• **STORED DATA**
----------

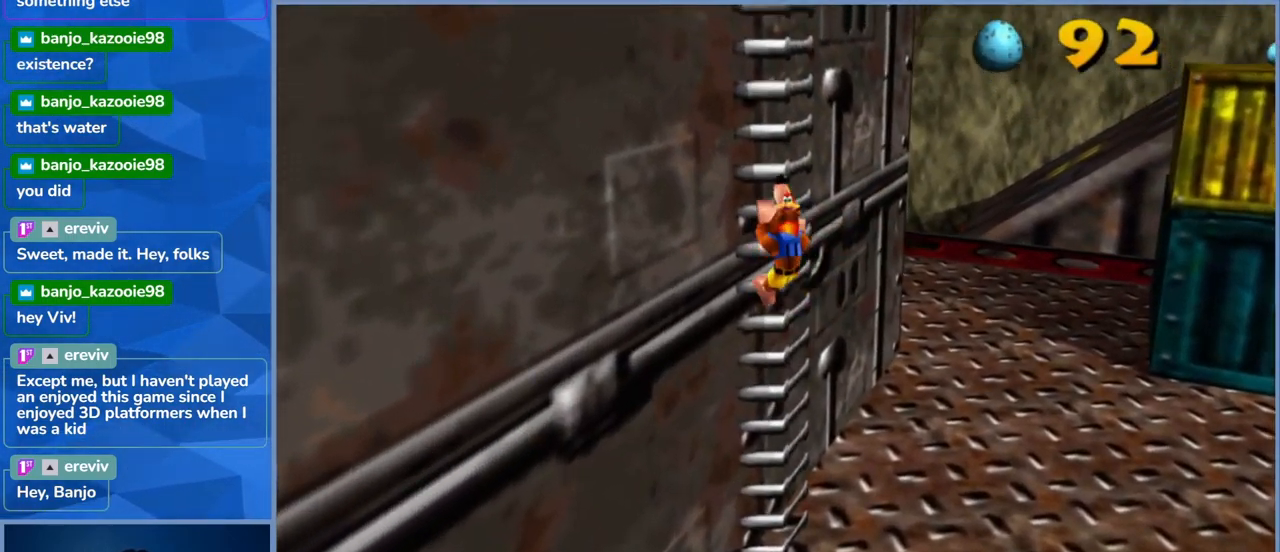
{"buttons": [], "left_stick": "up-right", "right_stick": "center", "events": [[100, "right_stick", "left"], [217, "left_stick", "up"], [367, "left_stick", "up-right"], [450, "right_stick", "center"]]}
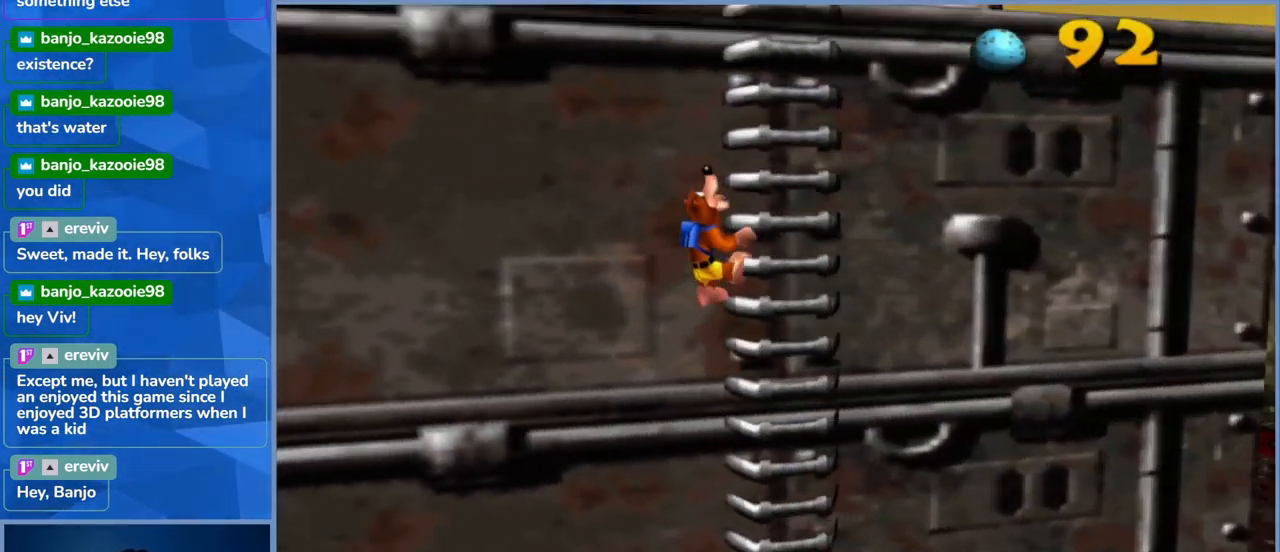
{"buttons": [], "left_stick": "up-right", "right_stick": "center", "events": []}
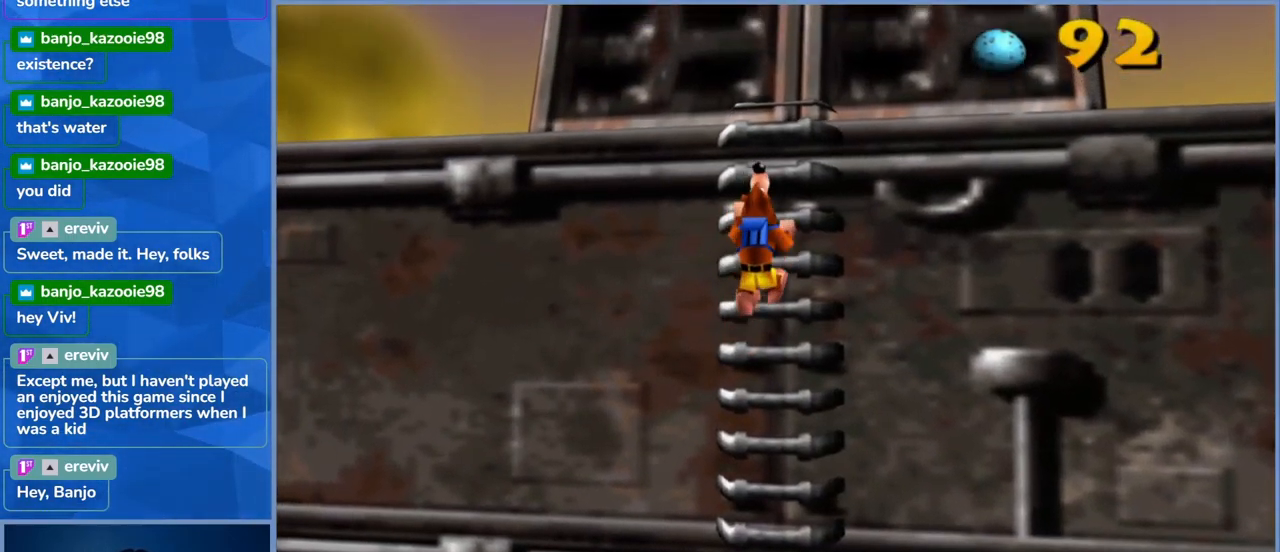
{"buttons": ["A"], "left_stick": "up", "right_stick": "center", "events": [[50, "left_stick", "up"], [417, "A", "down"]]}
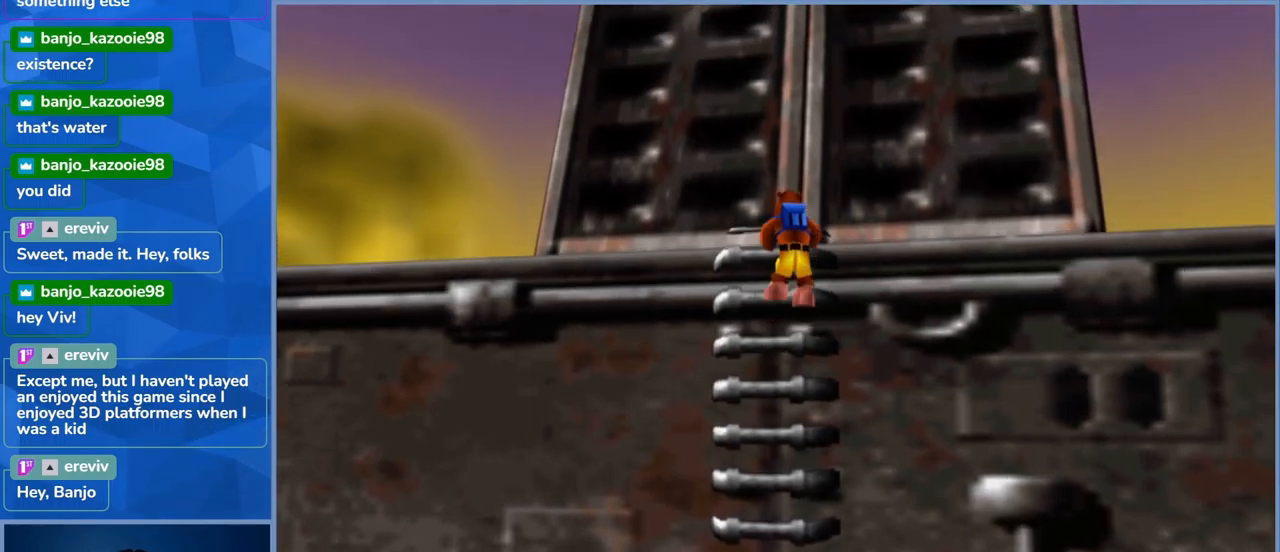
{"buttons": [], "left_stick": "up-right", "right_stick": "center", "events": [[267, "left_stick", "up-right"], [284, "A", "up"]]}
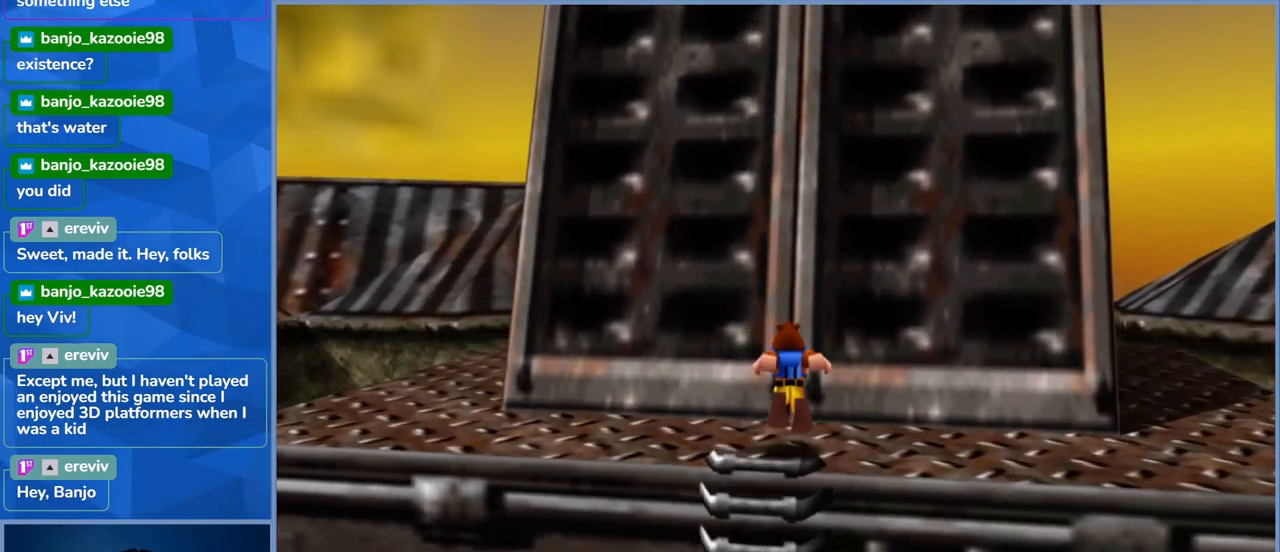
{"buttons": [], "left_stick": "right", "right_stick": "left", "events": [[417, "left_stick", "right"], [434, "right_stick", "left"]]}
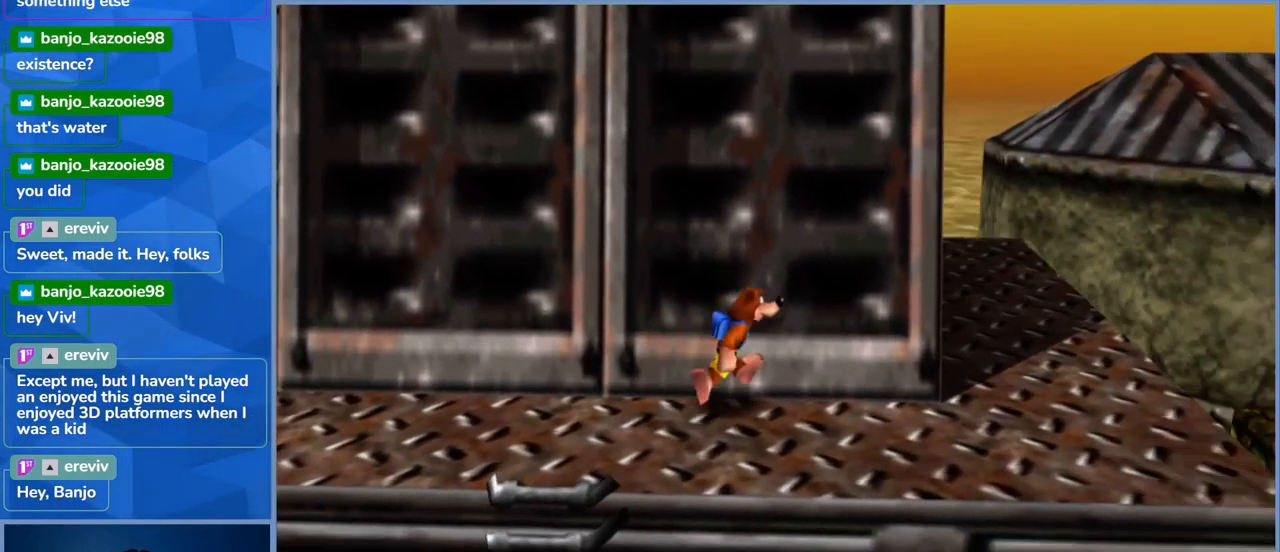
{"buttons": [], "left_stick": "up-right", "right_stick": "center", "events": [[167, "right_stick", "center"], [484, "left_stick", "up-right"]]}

----------

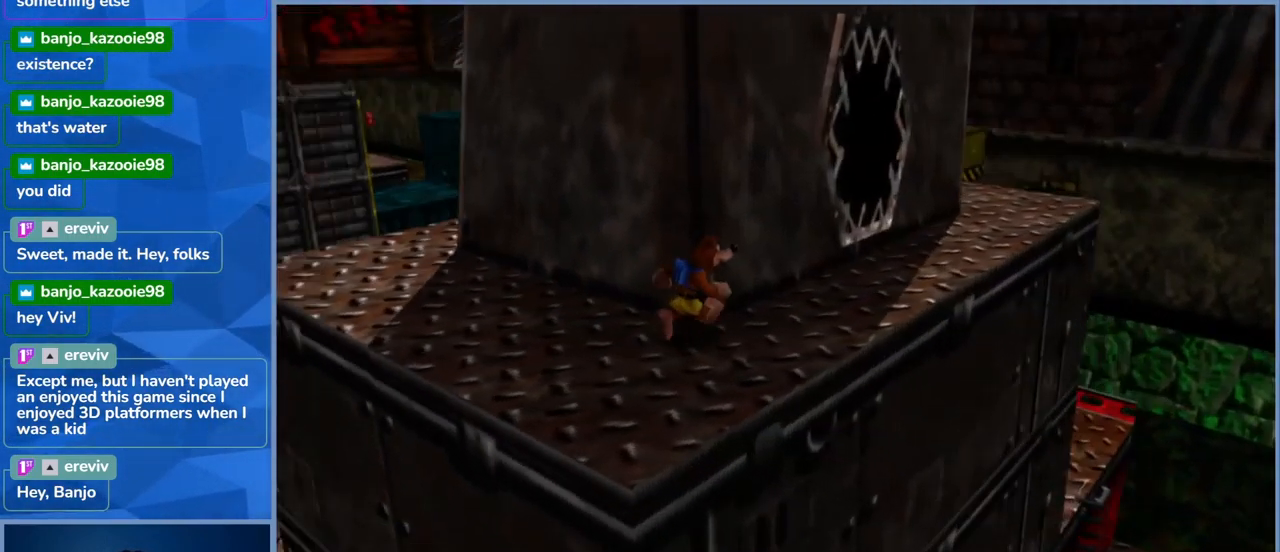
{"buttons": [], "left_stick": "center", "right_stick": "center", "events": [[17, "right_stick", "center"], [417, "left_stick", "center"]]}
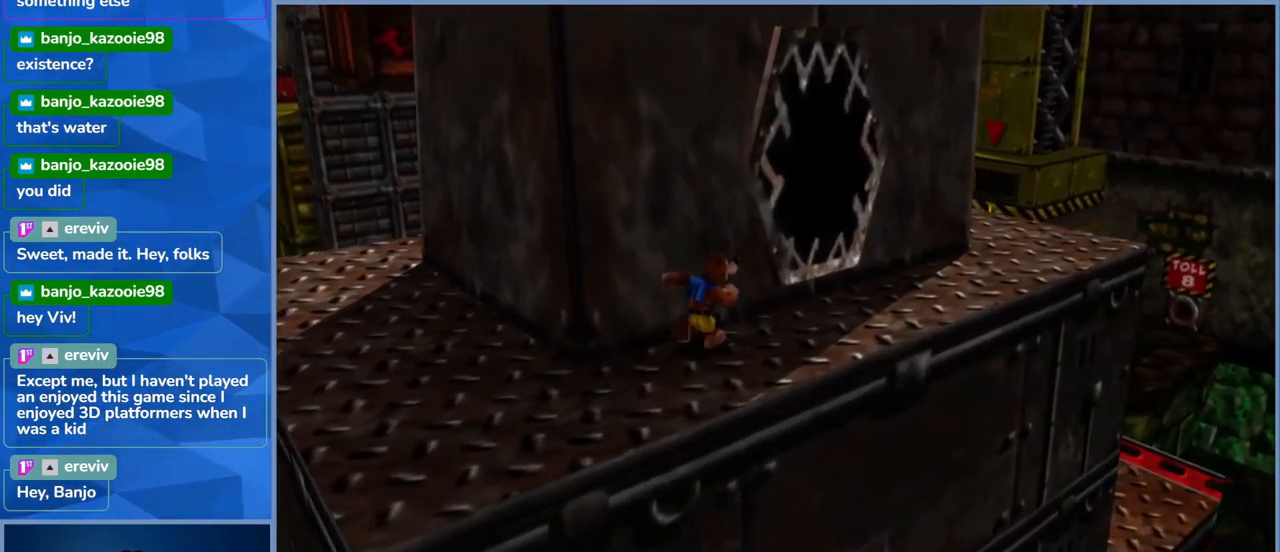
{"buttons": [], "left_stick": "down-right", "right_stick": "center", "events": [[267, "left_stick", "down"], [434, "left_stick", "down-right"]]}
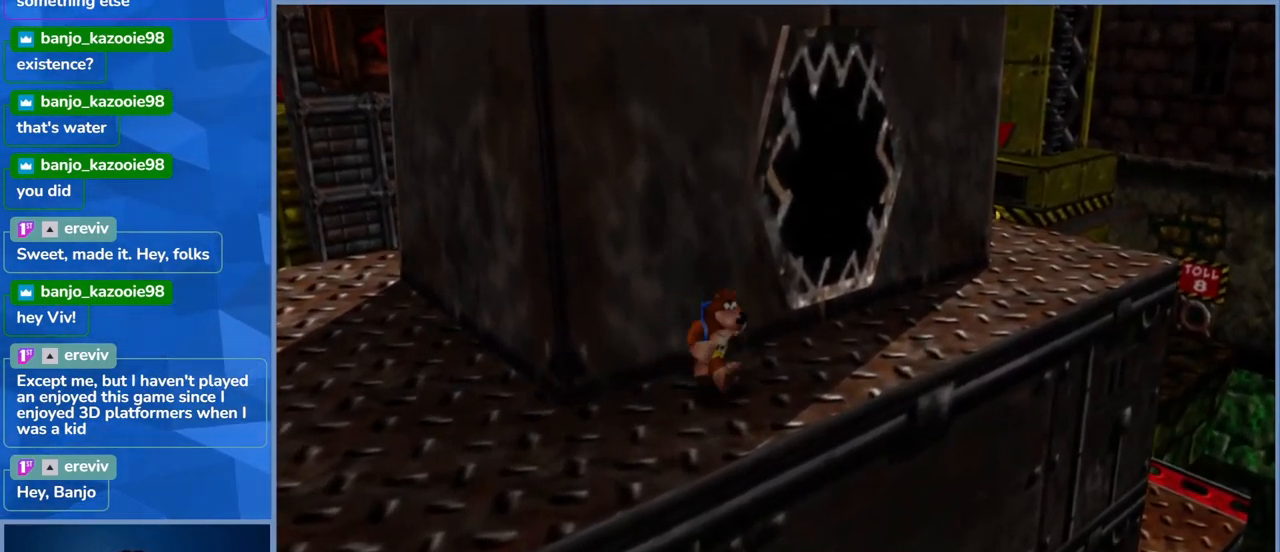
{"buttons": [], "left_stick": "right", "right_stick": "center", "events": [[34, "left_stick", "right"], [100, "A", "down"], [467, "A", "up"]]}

----------

From the entries above, copy every line that holds the word "center".

{"buttons": [], "left_stick": "up-right", "right_stick": "center", "events": [[100, "right_stick", "left"], [217, "left_stick", "up"], [367, "left_stick", "up-right"], [450, "right_stick", "center"]]}
{"buttons": [], "left_stick": "up-right", "right_stick": "center", "events": []}
{"buttons": ["A"], "left_stick": "up", "right_stick": "center", "events": [[50, "left_stick", "up"], [417, "A", "down"]]}
{"buttons": [], "left_stick": "up-right", "right_stick": "center", "events": [[267, "left_stick", "up-right"], [284, "A", "up"]]}
{"buttons": [], "left_stick": "up-right", "right_stick": "center", "events": [[167, "right_stick", "center"], [484, "left_stick", "up-right"]]}
{"buttons": [], "left_stick": "center", "right_stick": "center", "events": [[17, "right_stick", "center"], [417, "left_stick", "center"]]}
{"buttons": [], "left_stick": "down-right", "right_stick": "center", "events": [[267, "left_stick", "down"], [434, "left_stick", "down-right"]]}
{"buttons": [], "left_stick": "right", "right_stick": "center", "events": [[34, "left_stick", "right"], [100, "A", "down"], [467, "A", "up"]]}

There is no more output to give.